Ayant « toujours baigné dans la viticulture », Jacqueline Bories savait ce qui l’attendait lorsqu’elle décida, en 1978, de revendre les deux propriétés dont elle avait hérité à Thézan et Fabrezan pour racheter les parts de sa marraine Marie Huc aux Ollieux. Un pari d’autant plus audacieux que, depuis 1872, et le partage de la propriété par Antoine Teisset entre ses deux filles, le domaine est coupé en deux. « Les Ollieux-Romanis, c’était alors 60 ha en mauvais état.
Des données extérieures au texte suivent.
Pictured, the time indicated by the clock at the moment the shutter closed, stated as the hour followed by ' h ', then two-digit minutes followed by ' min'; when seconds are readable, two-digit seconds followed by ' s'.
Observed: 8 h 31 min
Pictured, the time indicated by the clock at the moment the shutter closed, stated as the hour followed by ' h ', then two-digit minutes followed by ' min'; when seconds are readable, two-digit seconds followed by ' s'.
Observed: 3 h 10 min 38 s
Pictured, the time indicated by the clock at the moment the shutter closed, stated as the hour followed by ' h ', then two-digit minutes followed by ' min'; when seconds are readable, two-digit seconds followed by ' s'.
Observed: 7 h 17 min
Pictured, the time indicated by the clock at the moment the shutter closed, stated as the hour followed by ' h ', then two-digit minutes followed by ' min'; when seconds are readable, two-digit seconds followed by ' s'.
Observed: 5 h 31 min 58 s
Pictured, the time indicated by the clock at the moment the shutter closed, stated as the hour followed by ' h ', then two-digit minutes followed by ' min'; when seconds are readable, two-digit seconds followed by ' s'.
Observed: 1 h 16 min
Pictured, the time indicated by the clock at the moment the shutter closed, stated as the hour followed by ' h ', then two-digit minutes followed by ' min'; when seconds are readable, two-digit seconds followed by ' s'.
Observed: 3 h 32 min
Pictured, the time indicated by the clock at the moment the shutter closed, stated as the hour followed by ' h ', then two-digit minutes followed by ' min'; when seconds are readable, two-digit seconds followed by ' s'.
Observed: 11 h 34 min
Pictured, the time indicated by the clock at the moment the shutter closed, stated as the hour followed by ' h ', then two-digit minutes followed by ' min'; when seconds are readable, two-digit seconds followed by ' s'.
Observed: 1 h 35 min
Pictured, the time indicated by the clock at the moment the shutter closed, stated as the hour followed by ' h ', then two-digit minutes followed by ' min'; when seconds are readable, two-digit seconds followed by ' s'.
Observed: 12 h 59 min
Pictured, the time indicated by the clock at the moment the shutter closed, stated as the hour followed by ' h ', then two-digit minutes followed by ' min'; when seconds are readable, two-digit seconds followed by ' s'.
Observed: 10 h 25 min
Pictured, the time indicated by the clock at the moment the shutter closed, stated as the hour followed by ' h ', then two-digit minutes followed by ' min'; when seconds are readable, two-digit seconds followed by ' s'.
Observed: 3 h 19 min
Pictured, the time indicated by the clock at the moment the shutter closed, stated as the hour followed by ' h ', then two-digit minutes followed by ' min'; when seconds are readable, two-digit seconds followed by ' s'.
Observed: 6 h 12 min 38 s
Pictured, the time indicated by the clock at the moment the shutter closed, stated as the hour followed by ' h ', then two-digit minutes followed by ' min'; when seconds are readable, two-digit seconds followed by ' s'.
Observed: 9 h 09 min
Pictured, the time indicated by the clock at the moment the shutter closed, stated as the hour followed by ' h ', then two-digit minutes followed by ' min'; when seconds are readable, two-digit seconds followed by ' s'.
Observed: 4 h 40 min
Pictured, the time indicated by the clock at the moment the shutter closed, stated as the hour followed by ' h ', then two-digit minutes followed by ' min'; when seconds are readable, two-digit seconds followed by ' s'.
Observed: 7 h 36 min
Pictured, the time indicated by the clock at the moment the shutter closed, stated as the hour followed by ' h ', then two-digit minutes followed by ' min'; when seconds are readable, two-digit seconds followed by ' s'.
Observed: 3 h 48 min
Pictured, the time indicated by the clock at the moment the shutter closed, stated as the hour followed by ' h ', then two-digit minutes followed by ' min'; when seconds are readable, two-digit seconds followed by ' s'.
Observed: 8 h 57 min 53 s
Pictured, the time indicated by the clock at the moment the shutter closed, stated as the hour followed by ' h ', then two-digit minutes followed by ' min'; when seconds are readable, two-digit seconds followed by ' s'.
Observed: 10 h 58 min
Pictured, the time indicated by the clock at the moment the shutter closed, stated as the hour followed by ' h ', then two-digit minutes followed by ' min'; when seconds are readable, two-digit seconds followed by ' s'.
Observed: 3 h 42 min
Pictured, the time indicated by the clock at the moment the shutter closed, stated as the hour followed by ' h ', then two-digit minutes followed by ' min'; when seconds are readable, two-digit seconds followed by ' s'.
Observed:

Avec François, mon mari, on a réalisé beaucoup de travaux, des replantations, on a refait la cave en 1988 ».

 


Douze ans après, pourtant, confrontés à des problèmes de commercialisation, les Bories sont tout près de jeter l’éponge. Leur fils Pierre, 28 ans alors, cadre dans une banque dédiée aux grandes entreprises, décide de relever le défi. Rompu aux négociations, il ouvre une première “brèche” dans la grande distribution, tisse ses réseaux dans la restauration locale et parisienne et développe l’export, en Angleterre notamment. En parallèle, il remodèle la gamme des Ollieux-Romanis. « Il n’y avait que deux rouges, le Classique et la cuvée Prestige, de beaux vins, mais qu’il fallait attendre dix ans. Dès 2001, on a créé la cuvée Or, dans le style concentré boisé des rouges haut de gamme “parkérisés”, une bête à concours vite repérée par les journalistes ».
Les ventes décollent. Ragaillardie, Jacqueline s’engage dans la lutte pour la reconnaissance de l’AOC Corbières-Boutenac. « On a fait de la résistance pour défendre les vieux carignans qui donnaient des vins un peu durs peut-être mais qui étaient identitaires. A mes yeux, le cru Boutenac vient de cette résistance. »
Dès que l’appellation reçoit la bénédiction de l’Inao en 2005, Pierre Bories lance la cuvée Atal Sia (“Ainsi soit-il” en occitan), telle une profession de foi. « Ici, on ne peut pas lutter avec les vins les plus réputés dans le style surmûri. On a beaucoup de fruit, mais une base acide, une fraîcheur, un petit amer en finale, propres au terroir de Boutenac. J’ai gardé les bases - carignan, grenache, mourvèdre - et opté pour un élevage de six mois en bouteilles, préconisé par Mathieu Dubernet. Les sommeliers ont “kiffé” la brutalité d’Atal Sia dans sa jeunesse, qu’ils prenaient soin de carafer. Les journalistes ont suivi. Atal Sia a fait plus tard avec le Mas Jullien la Une d’un numéro de la Revue du vin de France consacré aux meilleurs vins du Languedoc ».
En 2006, les Bories rachètent le château les Ollieux (75 ha) et réunifient le domaine originel. En 2009, Pierre succède à Gérard Bertrand à la présidence du syndicat Corbières-Boutenac. « Je connaissais déjà les chroniqueurs spécialisés, ça nous a aidés à faire reconnaître l’appellation qui n’apparaissait en tant que telle dans aucun guide. La grande distribution a identifié Boutenac, les vins ont été référencés dans les restaurants étoilés, chez les cavistes… Tout ça a contribué à la réputation de plusieurs domaines et Boutenac a acquis une bonne notoriété ».
Fort de cette réussite, Pierre Bories plaide la cause des “crus” au CIVL. « A l’instar de Bordeaux, Bourgogne ou la vallée du Rhône, il faut arriver à segmenter le Languedoc, créer une hiérarchie dans une logique de locomotives fondée sur les appellations plutôt que sur quelques vignerons fameux ».
En 2017, tandis que David Latham prend le relais à la présidence du syndicat de cru, Pierre se recentre sur ses terres. « J’ai apprivoisé le terroir en isolant les parcelles, en testant tous les schémas de vinification. Aujourd’hui on a 45 cuvées sur trois domaines (Ollieux-Romanis, Le Champ des Murailles - à l’ouest du massif - et le domaine Pierre Bories, un micro-domaine que j’ai créé sur le versant sud de l’Alaric ».
Jacqueline a le sourire : « Je pense souvent à cet expert qui était venu constater l’état du vignoble au tout début. Il nous avait mis en garde : “Un jour, le lion mangera le dompteur !”. J’aimerais lui dire que le dompteur a dompté le lion ».